Transcribe exactly the lines that fall between the one holding "The Gelid Solutions" and the one holding "solution for case", inclusive, from the entries below.

EXERCISE INPUTS below:

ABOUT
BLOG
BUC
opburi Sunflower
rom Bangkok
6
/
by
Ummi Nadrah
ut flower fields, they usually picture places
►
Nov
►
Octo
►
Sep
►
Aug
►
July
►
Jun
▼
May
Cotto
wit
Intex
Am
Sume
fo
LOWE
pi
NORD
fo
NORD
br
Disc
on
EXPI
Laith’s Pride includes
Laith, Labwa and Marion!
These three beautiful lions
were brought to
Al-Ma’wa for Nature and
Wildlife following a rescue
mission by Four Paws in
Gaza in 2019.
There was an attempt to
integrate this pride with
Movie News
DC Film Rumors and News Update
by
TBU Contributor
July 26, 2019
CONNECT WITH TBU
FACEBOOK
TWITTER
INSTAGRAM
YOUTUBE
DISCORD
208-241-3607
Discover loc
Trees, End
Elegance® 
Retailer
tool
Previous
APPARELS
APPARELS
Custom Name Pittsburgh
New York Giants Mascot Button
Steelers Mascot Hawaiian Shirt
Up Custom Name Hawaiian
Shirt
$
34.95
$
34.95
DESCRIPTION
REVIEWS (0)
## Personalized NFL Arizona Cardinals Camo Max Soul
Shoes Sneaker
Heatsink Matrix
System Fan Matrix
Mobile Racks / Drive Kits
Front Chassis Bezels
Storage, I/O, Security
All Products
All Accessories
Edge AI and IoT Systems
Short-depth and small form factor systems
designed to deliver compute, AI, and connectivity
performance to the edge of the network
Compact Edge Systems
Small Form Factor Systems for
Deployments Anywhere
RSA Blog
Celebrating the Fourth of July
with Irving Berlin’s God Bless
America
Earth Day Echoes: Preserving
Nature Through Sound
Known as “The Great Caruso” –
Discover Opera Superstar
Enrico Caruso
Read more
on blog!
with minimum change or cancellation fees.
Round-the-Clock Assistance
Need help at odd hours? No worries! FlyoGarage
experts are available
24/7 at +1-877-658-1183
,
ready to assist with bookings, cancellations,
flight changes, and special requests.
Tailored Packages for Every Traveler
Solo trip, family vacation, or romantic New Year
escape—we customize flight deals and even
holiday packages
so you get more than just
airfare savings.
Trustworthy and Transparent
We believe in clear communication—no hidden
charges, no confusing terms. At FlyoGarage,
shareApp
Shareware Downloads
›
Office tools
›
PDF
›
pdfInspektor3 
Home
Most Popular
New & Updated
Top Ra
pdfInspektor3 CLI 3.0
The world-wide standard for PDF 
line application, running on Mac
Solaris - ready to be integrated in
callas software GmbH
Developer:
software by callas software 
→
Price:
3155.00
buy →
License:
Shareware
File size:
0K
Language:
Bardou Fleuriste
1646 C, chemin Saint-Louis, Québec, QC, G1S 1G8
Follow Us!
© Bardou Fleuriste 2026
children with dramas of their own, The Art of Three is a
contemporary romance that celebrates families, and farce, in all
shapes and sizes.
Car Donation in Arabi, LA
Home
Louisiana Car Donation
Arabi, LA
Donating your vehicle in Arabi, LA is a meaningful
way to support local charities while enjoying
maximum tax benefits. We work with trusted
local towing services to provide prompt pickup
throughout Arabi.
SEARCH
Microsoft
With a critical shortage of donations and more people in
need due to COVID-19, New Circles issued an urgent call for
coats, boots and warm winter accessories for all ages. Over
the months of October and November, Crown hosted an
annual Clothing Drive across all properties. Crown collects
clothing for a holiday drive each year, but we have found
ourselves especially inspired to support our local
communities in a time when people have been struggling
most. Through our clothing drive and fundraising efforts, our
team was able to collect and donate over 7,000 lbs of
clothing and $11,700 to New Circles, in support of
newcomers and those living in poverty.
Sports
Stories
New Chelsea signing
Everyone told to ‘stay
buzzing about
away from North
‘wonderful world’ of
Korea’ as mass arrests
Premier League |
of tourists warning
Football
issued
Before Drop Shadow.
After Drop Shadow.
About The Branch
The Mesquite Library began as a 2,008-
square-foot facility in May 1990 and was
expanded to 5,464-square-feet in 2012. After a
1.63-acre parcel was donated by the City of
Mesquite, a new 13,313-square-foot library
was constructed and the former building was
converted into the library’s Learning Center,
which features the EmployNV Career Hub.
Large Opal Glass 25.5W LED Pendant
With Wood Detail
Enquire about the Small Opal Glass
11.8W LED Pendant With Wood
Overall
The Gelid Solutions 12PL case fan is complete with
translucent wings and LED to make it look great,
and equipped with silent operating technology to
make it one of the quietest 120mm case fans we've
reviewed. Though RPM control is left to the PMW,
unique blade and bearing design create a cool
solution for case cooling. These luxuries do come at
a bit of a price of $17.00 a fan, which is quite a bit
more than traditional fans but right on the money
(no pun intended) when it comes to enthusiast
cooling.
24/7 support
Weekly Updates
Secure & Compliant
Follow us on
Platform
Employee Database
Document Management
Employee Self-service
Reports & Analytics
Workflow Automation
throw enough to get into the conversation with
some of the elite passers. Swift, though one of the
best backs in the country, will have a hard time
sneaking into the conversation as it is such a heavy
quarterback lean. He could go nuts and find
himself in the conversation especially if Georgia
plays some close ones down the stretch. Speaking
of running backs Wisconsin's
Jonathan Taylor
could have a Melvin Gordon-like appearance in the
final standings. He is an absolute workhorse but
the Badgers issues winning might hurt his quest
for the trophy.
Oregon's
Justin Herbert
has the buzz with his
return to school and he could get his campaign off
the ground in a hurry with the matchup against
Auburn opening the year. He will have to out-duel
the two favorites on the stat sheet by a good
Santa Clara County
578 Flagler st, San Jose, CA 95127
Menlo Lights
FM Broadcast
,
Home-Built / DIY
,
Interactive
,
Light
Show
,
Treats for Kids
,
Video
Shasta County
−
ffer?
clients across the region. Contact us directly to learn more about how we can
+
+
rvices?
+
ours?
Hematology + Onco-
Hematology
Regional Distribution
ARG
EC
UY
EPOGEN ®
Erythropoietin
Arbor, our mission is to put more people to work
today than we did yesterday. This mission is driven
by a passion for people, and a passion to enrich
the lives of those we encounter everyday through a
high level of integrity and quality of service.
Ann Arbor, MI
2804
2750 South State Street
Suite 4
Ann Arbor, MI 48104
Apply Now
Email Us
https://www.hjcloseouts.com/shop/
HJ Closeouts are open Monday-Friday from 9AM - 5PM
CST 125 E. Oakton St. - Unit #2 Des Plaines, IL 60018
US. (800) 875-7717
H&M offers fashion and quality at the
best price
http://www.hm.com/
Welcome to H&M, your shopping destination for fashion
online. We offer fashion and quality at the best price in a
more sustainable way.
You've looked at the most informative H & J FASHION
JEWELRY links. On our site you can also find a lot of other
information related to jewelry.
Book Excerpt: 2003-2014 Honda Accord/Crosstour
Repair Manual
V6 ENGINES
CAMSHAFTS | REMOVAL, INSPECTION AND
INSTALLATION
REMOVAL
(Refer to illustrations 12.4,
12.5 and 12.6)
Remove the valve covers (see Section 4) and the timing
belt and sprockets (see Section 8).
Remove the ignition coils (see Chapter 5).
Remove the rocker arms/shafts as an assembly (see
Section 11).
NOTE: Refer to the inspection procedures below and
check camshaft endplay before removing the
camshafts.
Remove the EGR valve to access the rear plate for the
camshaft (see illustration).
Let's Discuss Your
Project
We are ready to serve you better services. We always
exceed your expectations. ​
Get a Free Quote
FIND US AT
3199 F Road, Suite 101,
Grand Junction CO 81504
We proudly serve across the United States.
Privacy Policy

End of EXERCISE INPUTS.

■ SOLUTION FOR THIS EXERCISE:
The Gelid Solutions 12PL case fan is complete with
translucent wings and LED to make it look great,
and equipped with silent operating technology to
make it one of the quietest 120mm case fans we've
reviewed. Though RPM control is left to the PMW,
unique blade and bearing design create a cool
solution for case cooling. These luxuries do come at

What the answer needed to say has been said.